Editoriaux - Polémiques - Politique - 4 octobre 2018

Décidément, Benjamin Griveaux a le sens de l’humour

« Je ne sais pas ce qui vous fait dire que je suis un homme, mais je ne suis pas un homme. » On se souvient de cette saillie (si l’on peut dire ainsi) d’un barbu qui se disait « non binaire », en juin dernier. La Macronie a dû s’inspirer de cette phrase magique pour faire sa communication autour de la vraie démission de Gérard Collomb. Ceci n’est pas une crise politique. Non, non. « Rien de ce qui se passe depuis 48 heures ne s’apparente à une crise politique », a déclaré, mercredi, sans rire, Benjamin Griveaux, lors de la conférence de presse qui a suivi le Conseil des ministres.

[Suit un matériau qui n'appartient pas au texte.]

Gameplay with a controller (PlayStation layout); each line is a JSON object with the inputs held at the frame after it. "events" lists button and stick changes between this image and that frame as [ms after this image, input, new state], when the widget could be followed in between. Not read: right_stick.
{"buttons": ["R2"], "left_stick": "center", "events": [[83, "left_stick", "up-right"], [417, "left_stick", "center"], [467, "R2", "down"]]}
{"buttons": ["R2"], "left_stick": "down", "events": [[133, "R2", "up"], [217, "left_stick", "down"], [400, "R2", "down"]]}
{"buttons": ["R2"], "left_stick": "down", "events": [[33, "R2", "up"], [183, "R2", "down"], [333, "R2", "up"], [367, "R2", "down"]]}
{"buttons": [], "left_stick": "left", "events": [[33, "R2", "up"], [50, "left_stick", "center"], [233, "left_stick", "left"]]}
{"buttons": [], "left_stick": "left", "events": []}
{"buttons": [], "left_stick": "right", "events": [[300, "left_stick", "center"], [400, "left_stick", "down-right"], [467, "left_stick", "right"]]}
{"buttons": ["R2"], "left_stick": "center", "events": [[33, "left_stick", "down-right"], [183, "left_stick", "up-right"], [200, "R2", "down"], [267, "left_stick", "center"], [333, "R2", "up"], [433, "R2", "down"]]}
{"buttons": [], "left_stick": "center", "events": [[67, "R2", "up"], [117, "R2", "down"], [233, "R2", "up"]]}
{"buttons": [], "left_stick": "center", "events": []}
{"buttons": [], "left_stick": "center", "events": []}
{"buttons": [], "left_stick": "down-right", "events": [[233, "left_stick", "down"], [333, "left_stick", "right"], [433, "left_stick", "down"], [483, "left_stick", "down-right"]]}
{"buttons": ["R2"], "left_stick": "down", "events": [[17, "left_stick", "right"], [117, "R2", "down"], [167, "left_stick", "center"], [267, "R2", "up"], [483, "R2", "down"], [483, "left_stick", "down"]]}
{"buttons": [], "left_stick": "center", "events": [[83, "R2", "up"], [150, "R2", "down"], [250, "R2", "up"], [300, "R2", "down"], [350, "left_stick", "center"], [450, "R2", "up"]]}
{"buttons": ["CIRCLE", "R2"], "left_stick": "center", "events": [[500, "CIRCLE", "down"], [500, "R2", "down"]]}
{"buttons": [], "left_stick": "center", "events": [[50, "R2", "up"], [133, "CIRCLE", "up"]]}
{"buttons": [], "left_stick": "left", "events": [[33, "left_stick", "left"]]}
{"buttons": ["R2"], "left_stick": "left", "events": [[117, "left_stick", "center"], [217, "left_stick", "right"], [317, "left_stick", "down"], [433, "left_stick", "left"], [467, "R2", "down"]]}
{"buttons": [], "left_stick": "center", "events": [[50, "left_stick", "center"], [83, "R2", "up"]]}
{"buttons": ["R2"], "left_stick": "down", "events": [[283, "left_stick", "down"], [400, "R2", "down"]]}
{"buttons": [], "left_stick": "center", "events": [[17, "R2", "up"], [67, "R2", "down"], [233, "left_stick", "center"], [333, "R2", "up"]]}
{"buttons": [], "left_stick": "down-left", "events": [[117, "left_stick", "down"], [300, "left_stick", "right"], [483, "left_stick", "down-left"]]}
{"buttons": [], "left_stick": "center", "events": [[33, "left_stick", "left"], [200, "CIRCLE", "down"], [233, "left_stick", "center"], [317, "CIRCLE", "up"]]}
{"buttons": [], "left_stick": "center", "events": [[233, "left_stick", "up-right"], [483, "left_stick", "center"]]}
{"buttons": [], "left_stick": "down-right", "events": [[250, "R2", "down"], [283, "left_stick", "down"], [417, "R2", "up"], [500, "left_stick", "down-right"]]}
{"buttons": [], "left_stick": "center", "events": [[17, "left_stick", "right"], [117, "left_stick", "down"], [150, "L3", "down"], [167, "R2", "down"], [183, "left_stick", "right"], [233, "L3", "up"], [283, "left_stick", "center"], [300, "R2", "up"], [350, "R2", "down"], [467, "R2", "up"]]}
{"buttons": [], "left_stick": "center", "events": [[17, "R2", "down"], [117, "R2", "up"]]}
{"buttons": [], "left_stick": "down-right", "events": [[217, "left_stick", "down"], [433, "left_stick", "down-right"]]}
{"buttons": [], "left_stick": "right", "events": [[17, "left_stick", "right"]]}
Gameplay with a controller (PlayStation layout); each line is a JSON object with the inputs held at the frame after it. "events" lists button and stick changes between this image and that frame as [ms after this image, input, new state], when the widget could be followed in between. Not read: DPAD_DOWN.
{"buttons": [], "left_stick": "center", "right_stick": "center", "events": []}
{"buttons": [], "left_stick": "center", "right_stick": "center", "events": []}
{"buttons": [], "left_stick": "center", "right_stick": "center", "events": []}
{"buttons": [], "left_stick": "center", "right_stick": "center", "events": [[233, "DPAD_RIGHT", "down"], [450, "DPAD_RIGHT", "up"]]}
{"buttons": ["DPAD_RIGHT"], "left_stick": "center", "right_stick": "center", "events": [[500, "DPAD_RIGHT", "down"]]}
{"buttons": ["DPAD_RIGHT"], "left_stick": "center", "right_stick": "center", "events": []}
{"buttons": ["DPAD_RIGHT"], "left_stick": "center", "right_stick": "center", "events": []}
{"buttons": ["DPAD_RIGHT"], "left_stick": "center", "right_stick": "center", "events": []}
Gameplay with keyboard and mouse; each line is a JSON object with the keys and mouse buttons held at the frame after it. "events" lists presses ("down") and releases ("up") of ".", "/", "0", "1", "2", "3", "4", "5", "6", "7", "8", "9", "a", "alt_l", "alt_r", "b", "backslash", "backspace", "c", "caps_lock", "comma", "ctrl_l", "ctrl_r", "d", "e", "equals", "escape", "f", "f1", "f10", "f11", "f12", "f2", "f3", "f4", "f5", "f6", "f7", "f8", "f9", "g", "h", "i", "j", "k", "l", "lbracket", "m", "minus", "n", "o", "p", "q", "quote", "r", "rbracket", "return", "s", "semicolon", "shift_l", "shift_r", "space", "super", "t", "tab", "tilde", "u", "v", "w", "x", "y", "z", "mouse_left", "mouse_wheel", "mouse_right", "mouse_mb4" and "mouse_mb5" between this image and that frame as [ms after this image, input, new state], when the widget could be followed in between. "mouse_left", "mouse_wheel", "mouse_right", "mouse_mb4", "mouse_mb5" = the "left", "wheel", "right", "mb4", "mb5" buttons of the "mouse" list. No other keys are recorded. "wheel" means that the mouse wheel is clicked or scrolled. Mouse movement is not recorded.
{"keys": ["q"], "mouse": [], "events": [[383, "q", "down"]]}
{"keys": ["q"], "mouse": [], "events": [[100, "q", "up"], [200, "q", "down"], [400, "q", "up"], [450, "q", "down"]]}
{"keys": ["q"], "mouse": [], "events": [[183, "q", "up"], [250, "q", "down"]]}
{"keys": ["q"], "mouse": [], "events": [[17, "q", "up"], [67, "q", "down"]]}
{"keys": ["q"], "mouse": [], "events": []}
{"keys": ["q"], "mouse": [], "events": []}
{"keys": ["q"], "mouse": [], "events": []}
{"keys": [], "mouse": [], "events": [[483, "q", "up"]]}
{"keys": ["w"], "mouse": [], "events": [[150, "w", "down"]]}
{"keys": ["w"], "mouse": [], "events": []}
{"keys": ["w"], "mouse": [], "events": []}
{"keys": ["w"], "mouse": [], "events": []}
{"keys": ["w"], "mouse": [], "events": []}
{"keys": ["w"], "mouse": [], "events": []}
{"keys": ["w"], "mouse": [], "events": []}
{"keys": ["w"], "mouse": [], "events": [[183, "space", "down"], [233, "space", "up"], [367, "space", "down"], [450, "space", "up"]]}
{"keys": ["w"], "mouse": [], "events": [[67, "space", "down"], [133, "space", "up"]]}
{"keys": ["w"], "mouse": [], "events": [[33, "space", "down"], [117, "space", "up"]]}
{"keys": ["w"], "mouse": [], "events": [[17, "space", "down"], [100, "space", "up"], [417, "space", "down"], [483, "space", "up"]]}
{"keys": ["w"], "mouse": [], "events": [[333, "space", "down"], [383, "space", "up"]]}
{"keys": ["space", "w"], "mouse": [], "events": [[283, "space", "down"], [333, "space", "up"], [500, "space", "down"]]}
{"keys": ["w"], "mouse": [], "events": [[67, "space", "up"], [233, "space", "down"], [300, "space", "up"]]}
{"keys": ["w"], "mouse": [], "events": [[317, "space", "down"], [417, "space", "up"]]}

Une crise de quoi, alors ? Au minimum, une crise de foi de la part du premier rallié de la Macronie. Gérard Collomb croit plus en Lyon qu’en Emmanuel Macron, à l’évidence. Il est vrai que Lyon a plus de deux mille ans d’existence et qu’Emmanuel Macron ne sera, au mieux, qu’une péripétie de l’histoire de notre pays. « Péripétie », justement, c’est le mot employé à la cantonade par le Président pour qualifier cet événement (employons ce terme comme on le faisait autrefois pour qualifier la guerre d’Algérie ou les émeutes de Mai 68). Va pour « péripétie ». Que dit notre bon vieux dictionnaire ? « Du grec peripeteia, événement – ah, tout de même ! – imprévu. Changement subit de fortune dans la situation d’un héros de théâtre ou de roman. » Emmanuel Macron, faut reconnaître, a donc eu le mot juste. Le « maître des horloges » n’a rien vu venir. Du reste, depuis l’affaire Benalla, qui restera le tournant majeur du quinquennat, rien ne va plus. Le Président subit les événements et n’arrive pas à reprendre la main. Aux Antilles, il a voulu jouer la proximité. Mais trop de proximité tue la proximité, si l’on en croit son ancien camarade de lycée, l’humoriste Fabrice Éboué. Le héros de théâtre – on saura vite s’il s’agit de comédie ou de tragédie – ou de roman de gare, fabriqué à la va-vite en 2016, enchaîne les revers de fortune à une cadence désormais industrielle.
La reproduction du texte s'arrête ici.